マキァヴェッリの「戦争論」はタイトル通り戦争の方法を書いている本です。同じ戦争を扱っているからでしょう。15世紀ヨーロッパで「孫子」など中国古典の兵法書をマキァヴェッリが読んだとは思いませんが、較べてみるとけっこう同じようなことが書かれています。

 〈慎重な将軍は、部下の将兵を戦闘が避けられない情況に追い込む。〉

 (『ディスコルシ 「ローマ史」論』、ニッコロ・マキァヴェッリ著、永井三明訳、ちくま学芸文庫)

などはその典型で、要は「背水の陣」の有効性を説いています。漢の名将、韓信が、逃げるところがない川を背にした場所に兵を布陣して、死にたくない兵士は必死に戦ったのと同様のことをやれということです。

コニャック同盟の参謀になったマキァヴェッリ

 マキァヴェッリの場合、これには応用編があります。部下を死地に追い込むだけではなく部下が上司を死地に追い込むバージョンです。

 1525年、イタリアのロンバルディア地方のパヴィアで、フランスとスペイン・神聖ローマ帝国軍(当時、両国はカルロス王1人の所有だった)が会戦し、フランス王のフランソワ1世が捕虜となりました。翌年、屈辱的な条約を結ぶのと引き換えに解放されましたが、汚名をそそぐためフランソワ1世は無理強いされた約束は守る必要はないとばかりに条約を破棄し、「コニャック同盟」と呼ばれる対スペイン・神聖ローマ帝国包囲網をつくります。

 このとき、メディチ家出身の教皇だったクレメンス7世は、フランスの呼びかけに応じて、フランソワの側につくことを決定します。イタリアをわが物としようとしていたカルロスに対抗するためでした。

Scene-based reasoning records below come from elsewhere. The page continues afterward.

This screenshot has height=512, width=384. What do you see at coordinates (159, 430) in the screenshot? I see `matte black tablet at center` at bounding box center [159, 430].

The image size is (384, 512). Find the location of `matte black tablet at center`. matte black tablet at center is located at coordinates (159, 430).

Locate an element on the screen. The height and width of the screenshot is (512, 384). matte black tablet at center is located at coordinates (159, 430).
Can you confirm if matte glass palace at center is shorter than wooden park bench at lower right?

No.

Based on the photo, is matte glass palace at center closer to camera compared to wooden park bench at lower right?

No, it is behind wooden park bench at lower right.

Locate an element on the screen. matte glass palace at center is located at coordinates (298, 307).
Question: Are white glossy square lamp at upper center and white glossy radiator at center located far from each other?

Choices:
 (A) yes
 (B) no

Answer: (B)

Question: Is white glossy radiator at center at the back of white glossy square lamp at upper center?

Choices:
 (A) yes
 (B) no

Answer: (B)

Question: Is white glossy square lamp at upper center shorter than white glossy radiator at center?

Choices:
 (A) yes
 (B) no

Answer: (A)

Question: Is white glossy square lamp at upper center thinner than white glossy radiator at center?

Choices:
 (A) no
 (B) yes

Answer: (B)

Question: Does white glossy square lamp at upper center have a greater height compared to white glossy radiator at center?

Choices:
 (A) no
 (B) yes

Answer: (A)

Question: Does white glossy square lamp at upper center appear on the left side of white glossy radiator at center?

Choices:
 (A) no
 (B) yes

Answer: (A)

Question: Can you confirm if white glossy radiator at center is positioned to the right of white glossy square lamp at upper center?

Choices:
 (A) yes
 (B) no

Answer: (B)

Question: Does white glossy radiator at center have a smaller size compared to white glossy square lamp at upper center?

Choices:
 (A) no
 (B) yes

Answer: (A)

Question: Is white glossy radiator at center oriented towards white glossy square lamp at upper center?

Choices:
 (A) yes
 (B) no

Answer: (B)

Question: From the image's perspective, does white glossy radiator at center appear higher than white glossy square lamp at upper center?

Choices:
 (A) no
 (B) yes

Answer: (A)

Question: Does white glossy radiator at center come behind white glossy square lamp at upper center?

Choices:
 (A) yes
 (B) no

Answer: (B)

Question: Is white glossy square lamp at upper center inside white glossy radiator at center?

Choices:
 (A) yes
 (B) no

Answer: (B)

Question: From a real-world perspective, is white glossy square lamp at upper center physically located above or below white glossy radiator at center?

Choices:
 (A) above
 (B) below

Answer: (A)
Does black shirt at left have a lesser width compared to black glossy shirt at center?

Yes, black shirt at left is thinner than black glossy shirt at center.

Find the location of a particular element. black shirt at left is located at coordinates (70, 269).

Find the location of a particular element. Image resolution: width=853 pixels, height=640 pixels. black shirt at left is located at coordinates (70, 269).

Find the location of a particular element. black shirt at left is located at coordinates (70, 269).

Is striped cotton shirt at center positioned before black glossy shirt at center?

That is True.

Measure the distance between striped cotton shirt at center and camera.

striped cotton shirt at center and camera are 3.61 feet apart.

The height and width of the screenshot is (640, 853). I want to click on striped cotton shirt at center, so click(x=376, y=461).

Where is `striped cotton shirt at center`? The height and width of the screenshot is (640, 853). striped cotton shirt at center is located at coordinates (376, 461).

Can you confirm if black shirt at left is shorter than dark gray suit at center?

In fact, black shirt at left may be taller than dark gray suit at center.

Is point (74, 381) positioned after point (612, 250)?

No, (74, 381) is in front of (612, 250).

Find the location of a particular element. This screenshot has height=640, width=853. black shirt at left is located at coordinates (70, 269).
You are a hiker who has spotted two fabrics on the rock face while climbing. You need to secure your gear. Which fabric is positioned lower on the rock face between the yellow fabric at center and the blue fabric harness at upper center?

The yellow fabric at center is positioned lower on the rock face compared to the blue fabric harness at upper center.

 クレメンス7世を擁する教皇軍の総司令は、マキァヴェッリの親友だったフランチェスコ・グイッチャルディーニです。そして彼のそばにはマキァヴェッリが参謀のごとく付き従っていました。反メディチ派としてメディチ家から最大級の警戒をされていたマキァヴェッリも、20年近い仕官の努力が実ってメディチ家からも認められるようになっていたのです。